Moore and colleagues wrote. “Future research using larger samples should
investigate these potentially complex interactions, including whether
these processes are overlapping or separate pathways of injury.”
Related editorial
In a related editorial, Timothy M. Hughes, PhD, assistant professor of gerontology and geriatric medicine at Wake Forest University School of Medicine, and Ihab Hajjar, MD, associate professor of medicine — general medicine and geriatrics at Emory University School of Medicine, discussed
preceding research about vascular cognitive impairment and dementia.

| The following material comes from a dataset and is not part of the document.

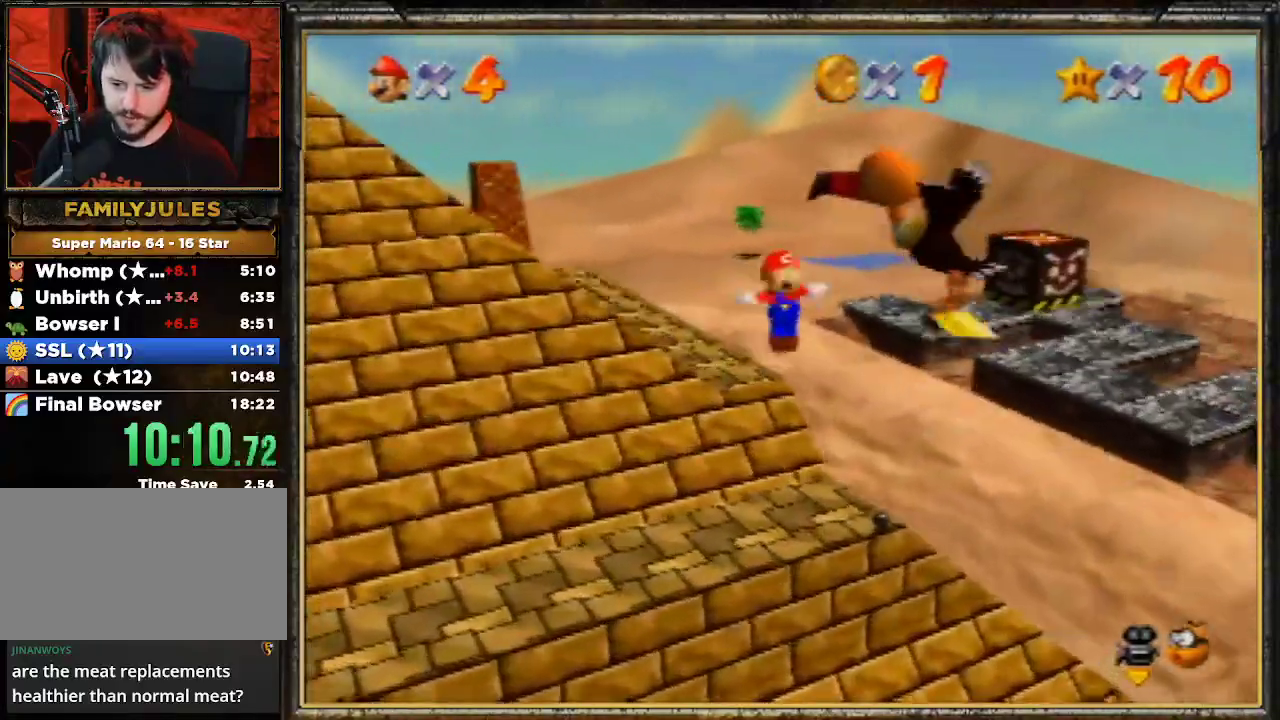
{"buttons": [], "left_stick": "up", "events": [[300, "left_stick", "up"]]}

While Hughes and Hajjar recognized that the study by Moore and
colleagues “adds important insights into the previously unexplored
molecular aspects of vascular contributions to AD pathology,
neurodegeneration and neuroinflammation underlying AD pathophysiology,”

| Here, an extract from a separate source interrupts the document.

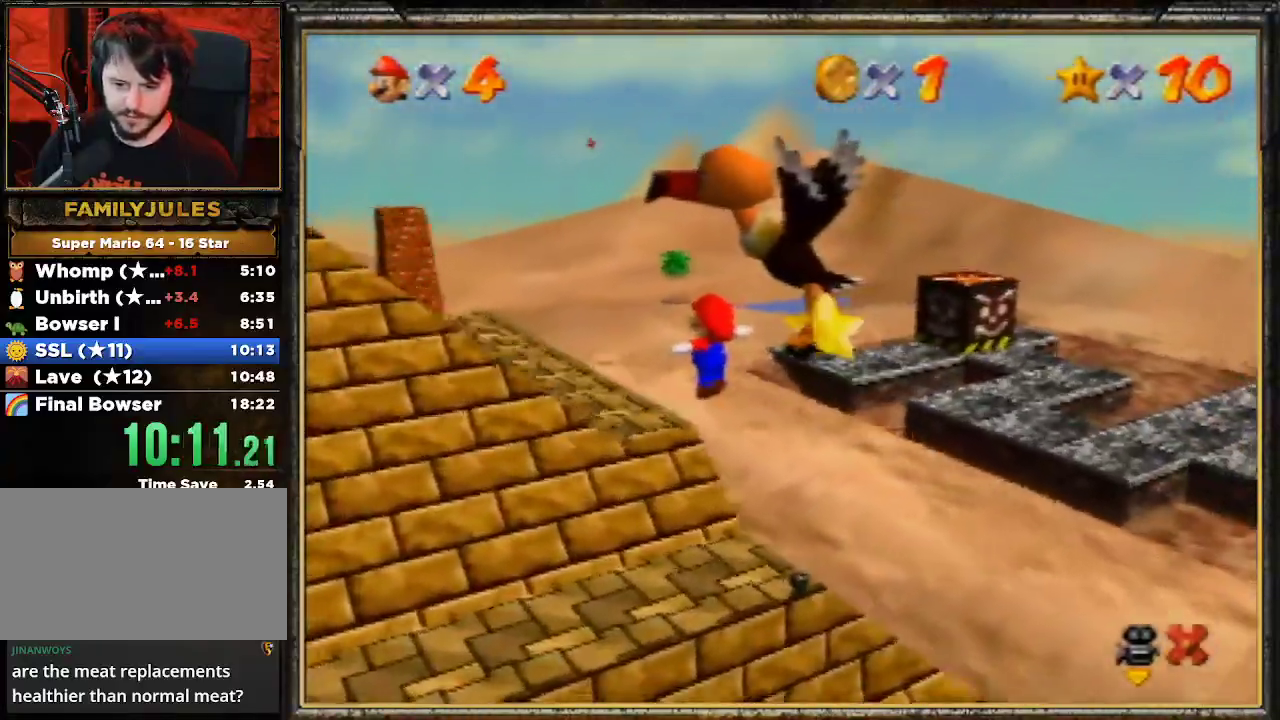
{"buttons": [], "left_stick": "up", "events": [[167, "left_stick", "center"], [433, "left_stick", "up"]]}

several limitations impacted the results, such as the use of cardiac
MRI. The primarily concern with cardiac MRI, according to Hughes and
Hajjar, is its limited temporal resolution, “which compromises its
precision over the short path length” and may not have the ability to
“resolve fast PWVs in individuals with stiff aortas.”
Hughes
and Hajjar also discussed “inconsistencies” highlighted by Moore and
colleagues that should be addressed in future research. This includes an
“unresolved” question of whether it is necessary for age to modify the
correlations between PWV and CSF, which may offer ”a critical window”
for prevention in the future.
“Taken together, this body of
work provides further evidence that arterial stiffness is associated
with multiple aspects of dementia pathophysiology linking [vascular
cognitive impairment and dementias] and [Alzheimer’s disease and related
dementias]. The framework for [Alzheimer’s disease and related
dementias] is adaptable to new evidence; a ‘vascular biomarker group
could be added, that is, ATV(N), when a clear definition of what
constitutes V+ is developed.’ Defining ‘V’ is a critical challenge that
lies ahead,” Hughes and Hajjar wrote. “Certainly, this ’V‘ designation
will derive from a single or index of cerebrovascular biomarkers that
have ’upstream‘ drivers. The work by Moore and colleagues and others
places arterial stiffness in this ’upstream‘ position; therefore, it is
an ideal place for prevention research.”